Gewiss hatte der Ostdeutsche Staat, mit dem aktiven Erinnern an den antifaschistischen Widerstand und der kompromisslosen Verurteilung des Nationalsozialismus, der BRD einiges voraus. Denn in der BRD wurde der Nationalsozialismus, zumindest am Anfang, oft verdrängt und vergessen.
Allerdings wurde der antifaschistischen Widerstand von der Staatsführung in der DDR gerne instrumentalisiert, um ihn für die tagespolitische Auseinandersetzung mit der BRD und deren „neuen Faschismus“ zu nutzen.
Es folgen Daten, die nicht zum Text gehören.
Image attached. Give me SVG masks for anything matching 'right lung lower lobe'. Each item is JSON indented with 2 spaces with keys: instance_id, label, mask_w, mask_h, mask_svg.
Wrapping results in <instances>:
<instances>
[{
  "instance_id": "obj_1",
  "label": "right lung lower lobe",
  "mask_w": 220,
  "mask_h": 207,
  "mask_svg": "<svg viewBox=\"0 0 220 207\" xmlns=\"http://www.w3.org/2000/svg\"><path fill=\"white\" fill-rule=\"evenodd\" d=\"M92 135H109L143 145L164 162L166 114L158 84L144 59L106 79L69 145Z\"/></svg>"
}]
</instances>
Der Verweis auf den Antifaschismus half der DDR-Führung, sich gegenüber der BRD als „besseren“ deutschen Staat zu generieren.
Das Gedenken an den Widerstand im Dritten Reich wurde weitestgehend ritualisiert. Es geriet zum Pflichtprogramm ohne wirklichen Anspruch, die Bürger für die Leistungen der Widerstandskämpfer innerlich zu begeistern. Er erstreckte sich zudem hauptsächlich auf die Akteure der KPD, andere Widerstandsbewegungen, beispielsweise aus der Kirche, bleiben weitgehend unbeachtet.
Vor diesem Hintergrund muss man dann die Quellenarbeit zum Widerstand in Eberswalde angehen. Fast alles, was man heute über den Eberswalder Widerstand weiß, wurde zu DDR-Zeiten ausgearbeitet und in einen propagandistischen Kontext verfasst, der als posthumen Erfolg der Widerstands-Gruppe den Aufbau des DDR-Sozialismus in Eberswalde feiert.
Nach dem Ende der DDR schien auch dieser Teil der politischen Kultur obsolet. Die ungeliebten Gedenkveranstaltungen wurden als muffiges Ritual zur Legitimierung des alten, überwundenen Systems abgeschafft. Damit geriet der Widerstand auch in Eberswalde allmählich in Vergessenheit.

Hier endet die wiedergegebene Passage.